Can you be anything you want?

When I was a kid growing up in the 50’s and 60’s, my Dad told me that I could be anything I wanted to be, and I believed him. He wanted me to be a doctor, or a CPA, or an Army officer. I became an Air Force officer. Close. Dad’s generation had won the greatest war in human history and times were good. What could possibly be wrong with dreaming that you could be anything you chose?

Well, Dad would never have imagined that his boy might dream of growing up to be a girl.

Now, I never dreamed that, but a lot of folks like my late father might be surprised by the conversations parents and kids are having today. But here’s the thing. While the greatest generation won the great war, it went on to lose the culture war back home. Society started replacing the concept of the transcendent with the concept of self. As churches started shrinking, some replaced the biblical narrative of Creation—Fall—Restoration with “God just wants to bless you and make you happy.” Still other churches replaced cultural engagement with finger wagging.

So, why should we be surprised that a new generation thinks it’s OK to switch genders, or even define “gender” for oneself? Aren’t they just taking us at our word, like I did with my Dad, that they can be anything?

But this is about more than choice.

A small number of people experience a mismatch between gender given at birth and how they understand themselves, and that leads to anxiety and distress. Some churches have treated these folks with disdain; others with unquestioning affirmation. Neither approach is right. The good news is that the historic Christian faith has lots of resources to help.
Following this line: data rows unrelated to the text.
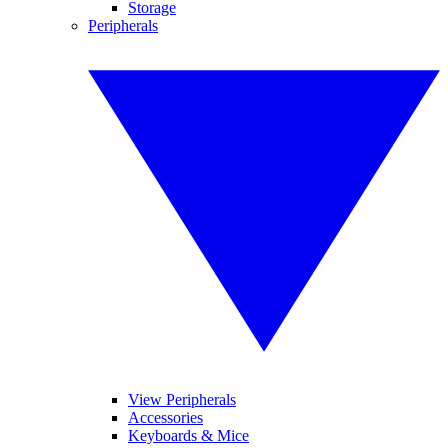
Storage
Peripherals
View Peripherals
Accessories
Keyboards & Mice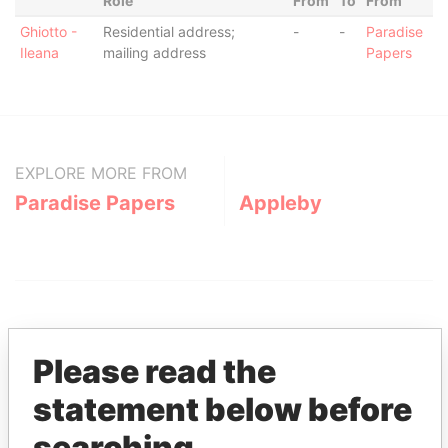
Role
From
To
From
Ghiotto -
Residential address;
-
-
Paradise
Ileana
mailing address
Papers
EXPLORE MORE FROM
Paradise Papers
Appleby
Please read the
statement below before
THE
POWER
PLAYERS
searching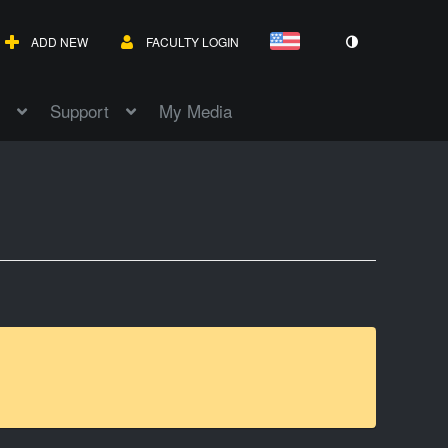
ADD NEW
FACULTY LOGIN
Support
My Media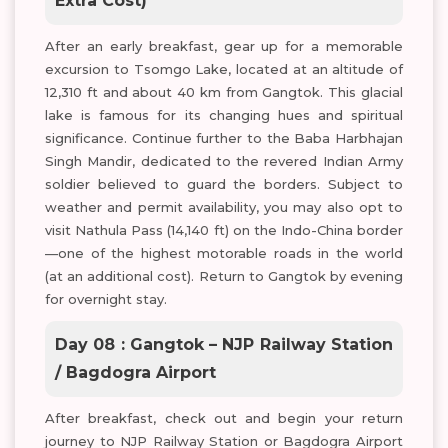
Extra Cost)
After an early breakfast, gear up for a memorable
excursion to Tsomgo Lake, located at an altitude of
12,310 ft and about 40 km from Gangtok. This glacial
lake is famous for its changing hues and spiritual
significance. Continue further to the Baba Harbhajan
Singh Mandir, dedicated to the revered Indian Army
soldier believed to guard the borders. Subject to
weather and permit availability, you may also opt to
visit Nathula Pass (14,140 ft) on the Indo-China border
—one of the highest motorable roads in the world
(at an additional cost). Return to Gangtok by evening
for overnight stay.
Day 08 : Gangtok – NJP Railway Station
/ Bagdogra Airport
After breakfast, check out and begin your return
journey to NJP Railway Station or Bagdogra Airport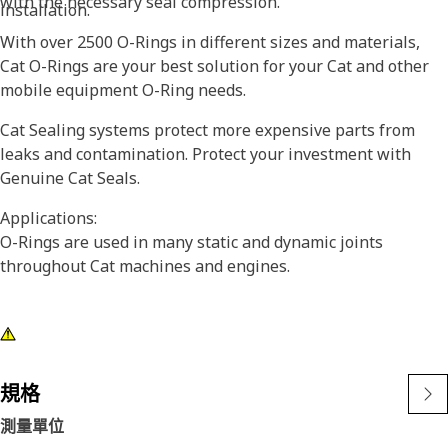
with the necessary seal compression.
installation.
With over 2500 O-Rings in different sizes and materials,
Cat O-Rings are your best solution for your Cat and other
mobile equipment O-Ring needs.
Cat Sealing systems protect more expensive parts from
leaks and contamination. Protect your investment with
Genuine Cat Seals.
Applications:
O-Rings are used in many static and dynamic joints
throughout Cat machines and engines.
規格
測量單位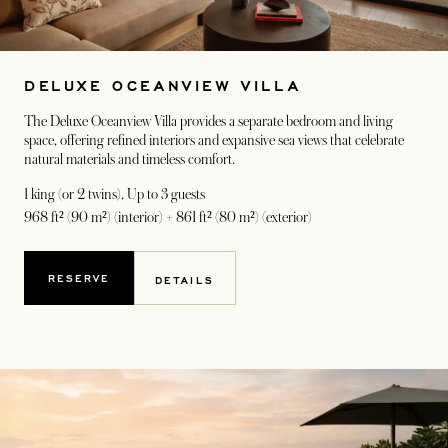
DELUXE OCEANVIEW VILLA
The Deluxe Oceanview Villa provides a separate bedroom and living
space, offering refined interiors and expansive sea views that celebrate
natural materials and timeless comfort.
1 king (or 2 twins)
, Up to 3 guests
968 ft² (90 m²) (interior) + 861 ft² (80 m²) (exterior)
RESERVE
DETAILS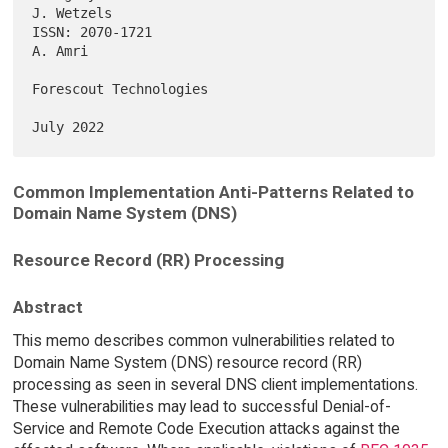
J. Wetzels

ISSN: 2070-1721                                                  
A. Amri

Forescout Technologies

Common Implementation Anti-Patterns Related to
Domain Name System (DNS)
Resource Record (RR) Processing
Abstract
This memo describes common vulnerabilities related to
Domain Name System (DNS) resource record (RR)
processing as seen in several DNS client implementations.
These vulnerabilities may lead to successful Denial-of-
Service and Remote Code Execution attacks against the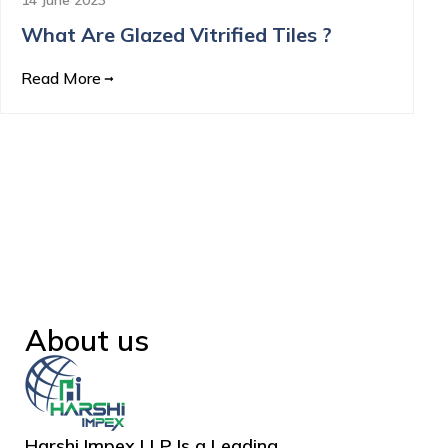
What Are Glazed Vitrified Tiles ?
Read More
About us
Harshi Impex LLP Is a Leading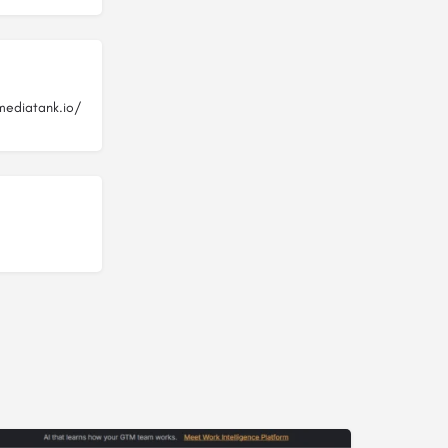
mediatank.io/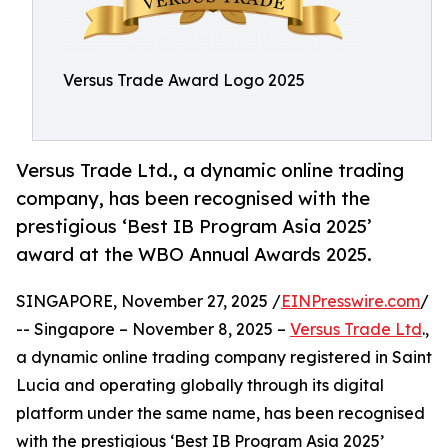
Versus Trade Award Logo 2025
Versus Trade Ltd., a dynamic online trading
company, has been recognised with the
prestigious ‘Best IB Program Asia 2025’
award at the WBO Annual Awards 2025.
SINGAPORE, November 27, 2025 /
EINPresswire.com
/
-- Singapore – November 8, 2025 –
Versus Trade Ltd
.,
a dynamic online trading company registered in Saint
Lucia and operating globally through its digital
platform under the same name, has been recognised
with the prestigious ‘Best IB Program Asia 2025’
We are all made in God’s image; “fearfully and wonderfully made,” the psalmist said. Every single one of us is someone for whom Christ died. But we’re fallen, and that means the image of God in each of us needs to be restored.

Jesus didn’t come into the world, become one of us, and die a painful death just so we could be anything we want to be. He did it so he could restore his image in us; so that we could become the persons he created us to be.

God’s idea of what we can become is infinitely greater than any category we were born into, or any new category we create for ourselves. Every person you will ever see is someone loved by God; someone you could spend eternity with.

We really don’t have the power to become anything we choose.

But as the church, we do have the power to give the world a glimpse of the unconditional love of Christ.

Force of the nots

Surely one of the most powerful verses in the New Testament is Galatians 3:28, where the Apostle Paul writes, “There is neither Jew nor Greek, slave nor free, male nor female, for you are all one in Christ Jesus.”

We need to teach this to our hearts in divided times like this.

When you look closely at the sentence in Greek, you find that the word “not” is used three times, and the conjunction “and not” is used twice. Five “nots” in one sentence. Paul isn’t saying that our differences are unimportant, or that they’ve disappeared. And he’s certainly not justifying slavery. Paul is pointing to the impact of the gospel; what God has done in Jesus Christ.

Jesus came into the world. He lived the life we could never live and died the death we deserved. Then he overcame death. When we trust him in faith, he adopts us as “sons of God.” In effect, we’re like “mini-Christs,” not unlike Jesus himself.

This oneness in Jesus supersedes every human category. Each person is someone God chose to create, to love, and to be with God for eternity. Each person you meet is literally of cosmic importance.

Yet we live in a culture that insists on labelling and categorizing everyone. Your group, gender, race, religion, preference, and so on, becomes what defines you. And however we see ourselves and others, we can find a cable channel or an internet site to reinforce our point of view, deepening our divisions.

We need to let the “force of the nots” act on our hearts. We need to stand up for the oppressed, and stand against every label that obscures our best and truest identity.

You are all one in Christ Jesus.

Gender roles

The minister was officiating at a wedding where the bride and groom were serious believers. Again and again, he reminded the bride of what the Apostle Paul himself had said again and again, “Wives submit to your husbands.”

Apparently the minister forgot to mention what Paul said to husbands, “Love your wives as Christ loved the church.”

And how did Christ love the church?

By dying for it.

We all tend to pick and choose the verses in the Bible we take more seriously than others. Some verses resonate with our worldview; we love them. Some challenge our worldview; those we tend to ignore. One area where this happens frequently today is in gender roles.

In 1st Corinthians 14:34, Paul says that “women should remain silent in church.” If you’re the minister at the wedding I just mentioned, that verse probably reinforces your worldview. If you think “all people are created equal,” a phrase that is not in the Bible, you worldview causes you to reject that verse.

But we should all ask ourselves, if women were so important to Jesus, and so prominent in the life of the early church, (and they were) why would Paul write something that seemed to contradict what was actually going on? Women were teaching and preaching in the churches Paul organized.

The answer has to be that God is always challenging our worldview, no matter what it is. In this case, Paul was addressing particular cultural practices which interfered with hearing the word preached in church, whether the preacher happened to be a woman or a man.

If you don’t let God challenge your most cherished beliefs, is God really God to you?